WORK INSTRUCTIONS:
Would you print the records below word for word, without the pictures?

GIVEN ENTRIES START

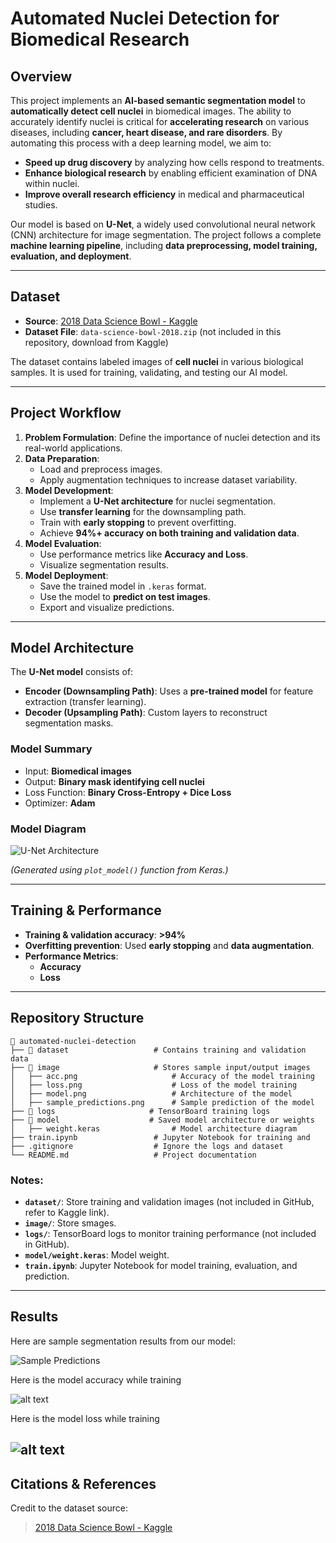 # Automated Nuclei Detection for Biomedical Research  

## Overview  

This project implements an **AI-based semantic segmentation model** to **automatically detect cell nuclei** in biomedical images. The ability to accurately identify nuclei is critical for **accelerating research** on various diseases, including **cancer, heart disease, and rare disorders**. By automating this process with a deep learning model, we aim to:  

- **Speed up drug discovery** by analyzing how cells respond to treatments.  
- **Enhance biological research** by enabling efficient examination of DNA within nuclei.  
- **Improve overall research efficiency** in medical and pharmaceutical studies.  

Our model is based on **U-Net**, a widely used convolutional neural network (CNN) architecture for image segmentation. The project follows a complete **machine learning pipeline**, including **data preprocessing, model training, evaluation, and deployment**.  

---

## Dataset  

- **Source**: [2018 Data Science Bowl - Kaggle](https://www.kaggle.com/competitions/data-science-bowl-2018/overview)  
- **Dataset File**: `data-science-bowl-2018.zip` (not included in this repository, download from Kaggle)  

The dataset contains labeled images of **cell nuclei** in various biological samples. It is used for training, validating, and testing our AI model.  

---

## Project Workflow  

1. **Problem Formulation**: Define the importance of nuclei detection and its real-world applications.  
2. **Data Preparation**:  
   - Load and preprocess images.  
   - Apply augmentation techniques to increase dataset variability.  
3. **Model Development**:  
   - Implement a **U-Net architecture** for nuclei segmentation.  
   - Use **transfer learning** for the downsampling path.  
   - Train with **early stopping** to prevent overfitting.  
   - Achieve **94%+ accuracy on both training and validation data**.  
4. **Model Evaluation**:  
   - Use performance metrics like **Accuracy and Loss**.  
   - Visualize segmentation results.  
5. **Model Deployment**:  
   - Save the trained model in `.keras` format.  
   - Use the model to **predict on test images**.  
   - Export and visualize predictions.  

---

## Model Architecture  

The **U-Net model** consists of:  
- **Encoder (Downsampling Path)**: Uses a **pre-trained model** for feature extraction (transfer learning).  
- **Decoder (Upsampling Path)**: Custom layers to reconstruct segmentation masks.  

### Model Summary  

- Input: **Biomedical images**  
- Output: **Binary mask identifying cell nuclei**  
- Loss Function: **Binary Cross-Entropy + Dice Loss**  
- Optimizer: **Adam**  

### Model Diagram  

![U-Net Architecture](image/model.png)  

*(Generated using `plot_model()` function from Keras.)*  

---

## Training & Performance  

- **Training & validation accuracy**: **>94%**  
- **Overfitting prevention**: Used **early stopping** and **data augmentation**.  
- **Performance Metrics**:  
  - **Accuracy**  
  - **Loss**  

---

## Repository Structure  

```
📂 automated-nuclei-detection  
├── 📂 dataset                   # Contains training and validation data  
├── 📂 image                     # Stores sample input/output images
│   ├── acc.png                     # Accuracy of the model training
│   ├── loss.png                    # Loss of the model training
│   ├── model.png                   # Architecture of the model
│   ├── sample_predictions.png      # Sample prediction of the model
├── 📂 logs                     # TensorBoard training logs  
├── 📂 model                    # Saved model architecture or weights  
│   ├── weight.keras                # Model architecture diagram  
├── train.ipynb                 # Jupyter Notebook for training and
├── .gitignore                  # Ignore the logs and dataset   
└── README.md                   # Project documentation  
```

### Notes:
- **`dataset/`**: Store training and validation images (not included in GitHub, refer to Kaggle link).  
- **`image/`**: Store smages.  
- **`logs/`**: TensorBoard logs to monitor training performance (not included in GitHub).
- **`model/weight.keras`**: Model weight.  
- **`train.ipynb`**: Jupyter Notebook for model training, evaluation, and prediction.  

---

## Results  

Here are sample segmentation results from our model:  

![Sample Predictions](image/sample_predictions.png)  

Here is the model accuracy while training

![alt text](image/acc.png)

Here is the model loss while training

![alt text](image/loss.png)
---

## Citations & References  

Credit to the dataset source:  

> [2018 Data Science Bowl - Kaggle](https://www.kaggle.com/competitions/data-science-bowl-2018/overview)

GIVEN ENTRIES END

FINAL ANSWER:
 # Automated Nuclei Detection for Biomedical Research  

## Overview  

This project implements an **AI-based semantic segmentation model** to **automatically detect cell nuclei** in biomedical images. The ability to accurately identify nuclei is critical for **accelerating research** on various diseases, including **cancer, heart disease, and rare disorders**. By automating this process with a deep learning model, we aim to:  

- **Speed up drug discovery** by analyzing how cells respond to treatments.  
- **Enhance biological research** by enabling efficient examination of DNA within nuclei.  
- **Improve overall research efficiency** in medical and pharmaceutical studies.  

Our model is based on **U-Net**, a widely used convolutional neural network (CNN) architecture for image segmentation. The project follows a complete **machine learning pipeline**, including **data preprocessing, model training, evaluation, and deployment**.  

---

## Dataset  

- **Source**: [2018 Data Science Bowl - Kaggle](https://www.kaggle.com/competitions/data-science-bowl-2018/overview)  
- **Dataset File**: `data-science-bowl-2018.zip` (not included in this repository, download from Kaggle)  

The dataset contains labeled images of **cell nuclei** in various biological samples. It is used for training, validating, and testing our AI model.  

---

## Project Workflow  

1. **Problem Formulation**: Define the importance of nuclei detection and its real-world applications.  
2. **Data Preparation**:  
   - Load and preprocess images.  
   - Apply augmentation techniques to increase dataset variability.  
3. **Model Development**:  
   - Implement a **U-Net architecture** for nuclei segmentation.  
   - Use **transfer learning** for the downsampling path.  
   - Train with **early stopping** to prevent overfitting.  
   - Achieve **94%+ accuracy on both training and validation data**.  
4. **Model Evaluation**:  
   - Use performance metrics like **Accuracy and Loss**.  
   - Visualize segmentation results.  
5. **Model Deployment**:  
   - Save the trained model in `.keras` format.  
   - Use the model to **predict on test images**.  
   - Export and visualize predictions.  

---

## Model Architecture  

The **U-Net model** consists of:  
- **Encoder (Downsampling Path)**: Uses a **pre-trained model** for feature extraction (transfer learning).  
- **Decoder (Upsampling Path)**: Custom layers to reconstruct segmentation masks.  

### Model Summary  

- Input: **Biomedical images**  
- Output: **Binary mask identifying cell nuclei**  
- Loss Function: **Binary Cross-Entropy + Dice Loss**  
- Optimizer: **Adam**  

### Model Diagram  

![U-Net Architecture](image/model.png)  

*(Generated using `plot_model()` function from Keras.)*  

---

## Training & Performance  

- **Training & validation accuracy**: **>94%**  
- **Overfitting prevention**: Used **early stopping** and **data augmentation**.  
- **Performance Metrics**:  
  - **Accuracy**  
  - **Loss**  

---

## Repository Structure  

```
📂 automated-nuclei-detection  
├── 📂 dataset                   # Contains training and validation data  
├── 📂 image                     # Stores sample input/output images
│   ├── acc.png                     # Accuracy of the model training
│   ├── loss.png                    # Loss of the model training
│   ├── model.png                   # Architecture of the model
│   ├── sample_predictions.png      # Sample prediction of the model
├── 📂 logs                     # TensorBoard training logs  
├── 📂 model                    # Saved model architecture or weights  
│   ├── weight.keras                # Model architecture diagram  
├── train.ipynb                 # Jupyter Notebook for training and
├── .gitignore                  # Ignore the logs and dataset   
└── README.md                   # Project documentation  
```

### Notes:
- **`dataset/`**: Store training and validation images (not included in GitHub, refer to Kaggle link).  
- **`image/`**: Store smages.  
- **`logs/`**: TensorBoard logs to monitor training performance (not included in GitHub).
- **`model/weight.keras`**: Model weight.  
- **`train.ipynb`**: Jupyter Notebook for model training, evaluation, and prediction.  

---

## Results  

Here are sample segmentation results from our model:  

![Sample Predictions](image/sample_predictions.png)  

Here is the model accuracy while training

![alt text](image/acc.png)

Here is the model loss while training

![alt text](image/loss.png)
---

## Citations & References  

Credit to the dataset source:  

> [2018 Data Science Bowl - Kaggle](https://www.kaggle.com/competitions/data-science-bowl-2018/overview)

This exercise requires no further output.